Make an exact copy of the records, and keep the pictures out of it.

START DATA LISTING

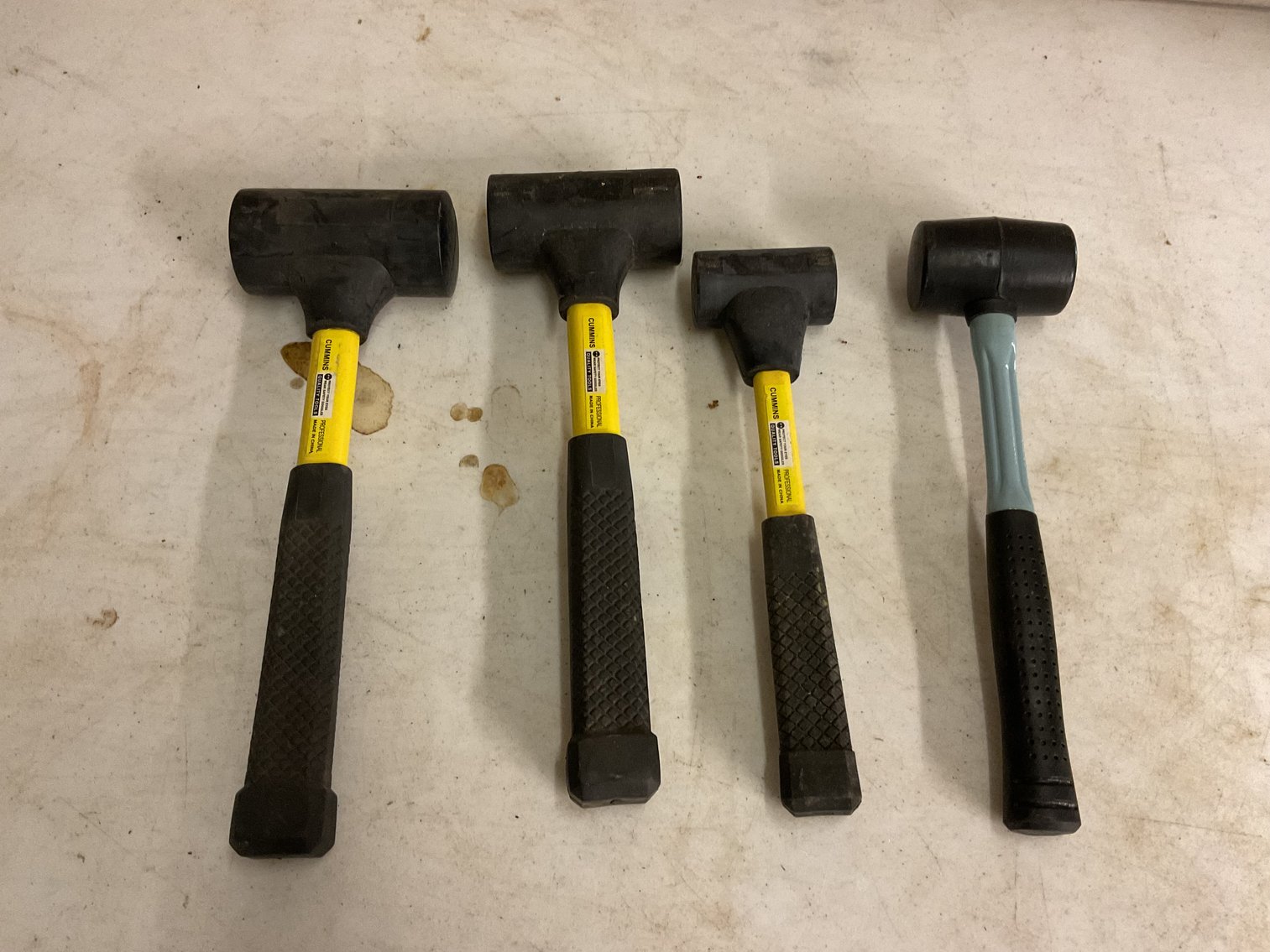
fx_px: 1064
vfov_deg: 48.2
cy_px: 476
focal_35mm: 29
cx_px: 635
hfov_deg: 61.7
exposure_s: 1/60
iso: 250
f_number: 1.8
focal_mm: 3
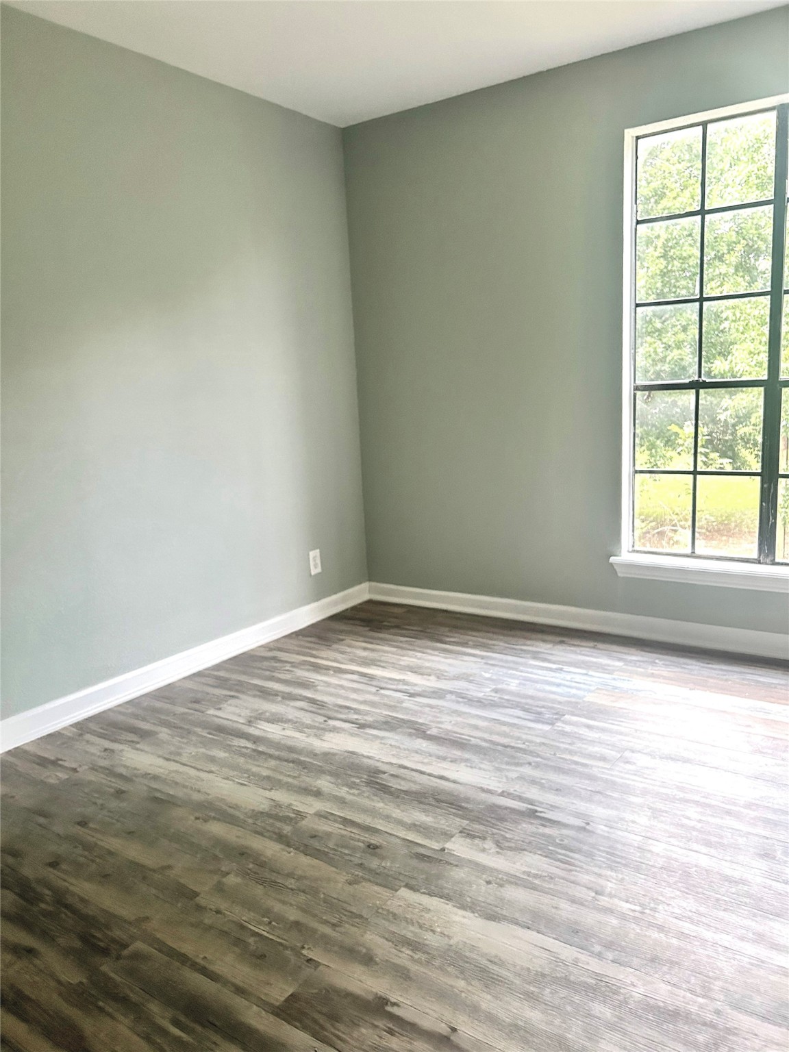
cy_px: 526
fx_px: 790
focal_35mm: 26
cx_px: 394
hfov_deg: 53.1
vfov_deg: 67.3
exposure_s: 1/40
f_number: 1.5
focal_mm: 5.7
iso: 400
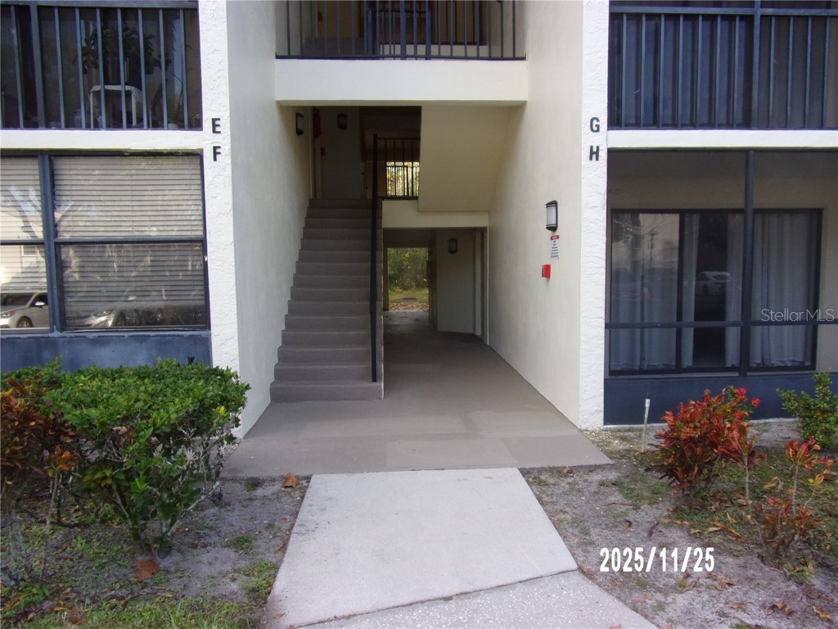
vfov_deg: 56.8
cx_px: 419
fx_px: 581
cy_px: 314
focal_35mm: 24
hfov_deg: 71.6
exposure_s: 1/140
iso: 80
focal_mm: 4.3
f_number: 3.3
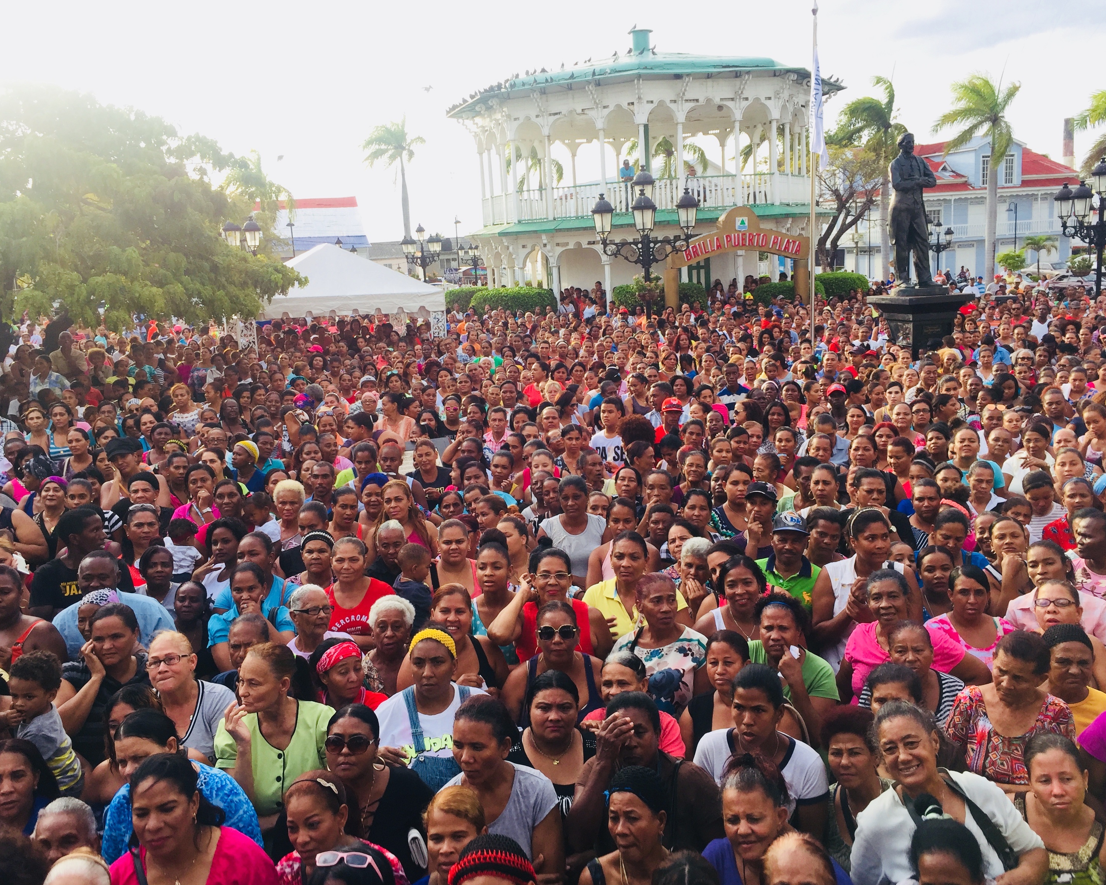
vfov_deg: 47.1
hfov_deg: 57.2
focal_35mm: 31
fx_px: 1015
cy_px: 447
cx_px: 549
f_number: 2.2
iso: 32
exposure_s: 1/273
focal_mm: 4.15
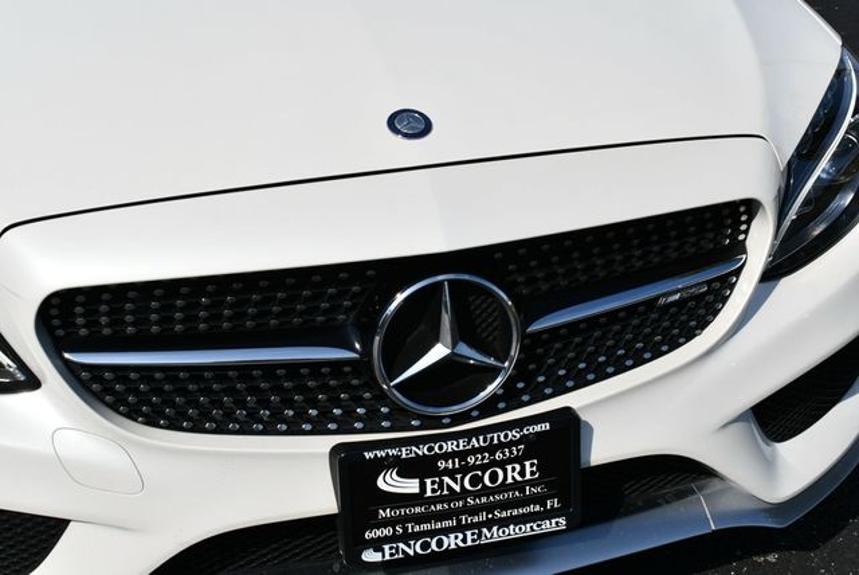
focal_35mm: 56
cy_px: 288
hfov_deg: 35.6
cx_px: 430
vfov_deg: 24.2
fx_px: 1337
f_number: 10
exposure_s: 1/400
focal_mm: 28
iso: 100
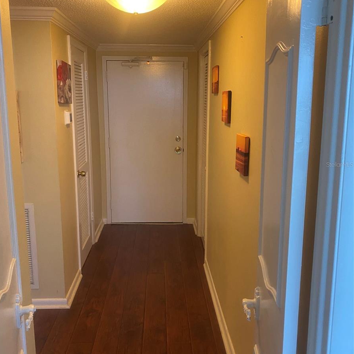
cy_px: 164
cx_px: 175
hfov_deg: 52.5
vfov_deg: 52.5
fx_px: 359
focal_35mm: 31
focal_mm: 4.25
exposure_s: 1/60
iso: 250
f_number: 1.8
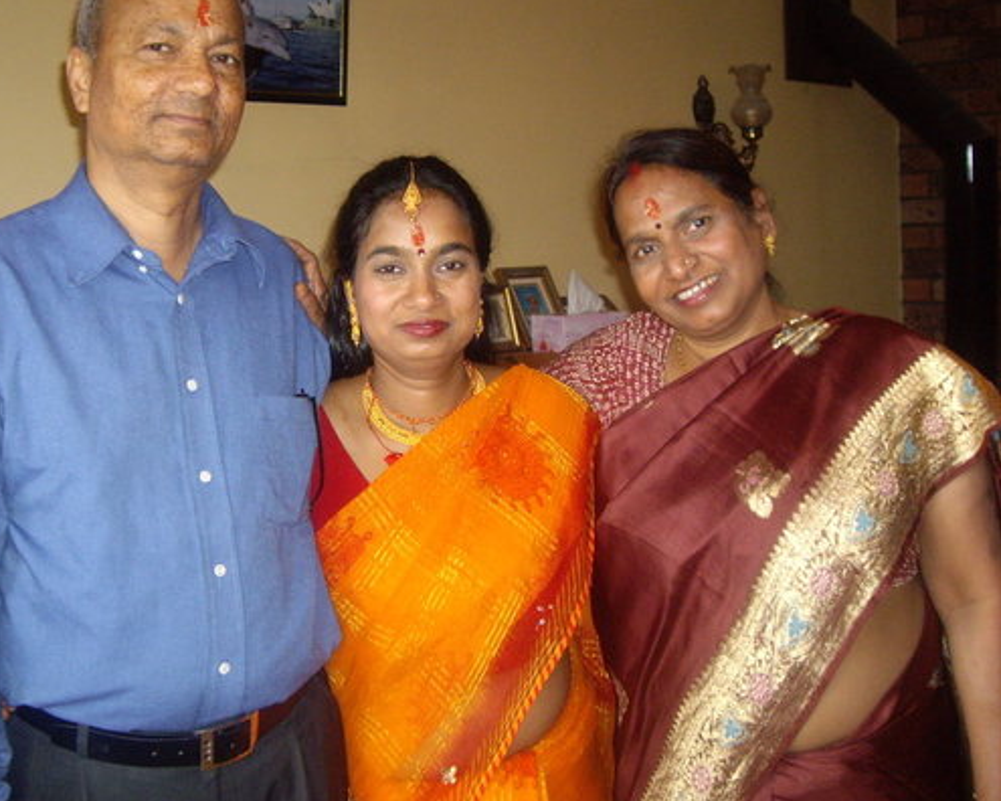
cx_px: 388
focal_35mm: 48
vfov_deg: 31.4
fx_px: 1422
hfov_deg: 38.6
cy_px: 334
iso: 200
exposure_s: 1/40
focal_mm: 6.2
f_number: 2.7
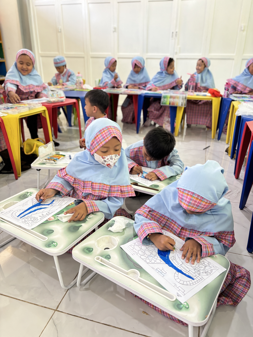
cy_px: 168
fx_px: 253
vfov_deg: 67.3
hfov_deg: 53.1
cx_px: 126
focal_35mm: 26
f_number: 1.6
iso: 200
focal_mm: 5.96
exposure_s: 1/60
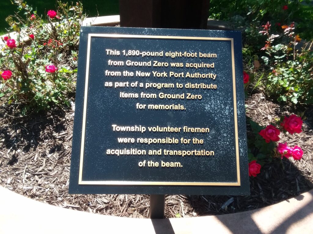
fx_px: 262
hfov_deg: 61.7
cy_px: 117
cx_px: 156
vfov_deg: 48.2
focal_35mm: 29
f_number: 1.9
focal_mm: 2.47
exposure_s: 1/423
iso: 40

END DATA LISTING

● ANSWER SPACE:
fx_px: 1064
vfov_deg: 48.2
cy_px: 476
focal_35mm: 29
cx_px: 635
hfov_deg: 61.7
exposure_s: 1/60
iso: 250
f_number: 1.8
focal_mm: 3
cy_px: 526
fx_px: 790
focal_35mm: 26
cx_px: 394
hfov_deg: 53.1
vfov_deg: 67.3
exposure_s: 1/40
f_number: 1.5
focal_mm: 5.7
iso: 400
vfov_deg: 56.8
cx_px: 419
fx_px: 581
cy_px: 314
focal_35mm: 24
hfov_deg: 71.6
exposure_s: 1/140
iso: 80
focal_mm: 4.3
f_number: 3.3
vfov_deg: 47.1
hfov_deg: 57.2
focal_35mm: 31
fx_px: 1015
cy_px: 447
cx_px: 549
f_number: 2.2
iso: 32
exposure_s: 1/273
focal_mm: 4.15
focal_35mm: 56
cy_px: 288
hfov_deg: 35.6
cx_px: 430
vfov_deg: 24.2
fx_px: 1337
f_number: 10
exposure_s: 1/400
focal_mm: 28
iso: 100
cy_px: 164
cx_px: 175
hfov_deg: 52.5
vfov_deg: 52.5
fx_px: 359
focal_35mm: 31
focal_mm: 4.25
exposure_s: 1/60
iso: 250
f_number: 1.8
cx_px: 388
focal_35mm: 48
vfov_deg: 31.4
fx_px: 1422
hfov_deg: 38.6
cy_px: 334
iso: 200
exposure_s: 1/40
focal_mm: 6.2
f_number: 2.7
cy_px: 168
fx_px: 253
vfov_deg: 67.3
hfov_deg: 53.1
cx_px: 126
focal_35mm: 26
f_number: 1.6
iso: 200
focal_mm: 5.96
exposure_s: 1/60
fx_px: 262
hfov_deg: 61.7
cy_px: 117
cx_px: 156
vfov_deg: 48.2
focal_35mm: 29
f_number: 1.9
focal_mm: 2.47
exposure_s: 1/423
iso: 40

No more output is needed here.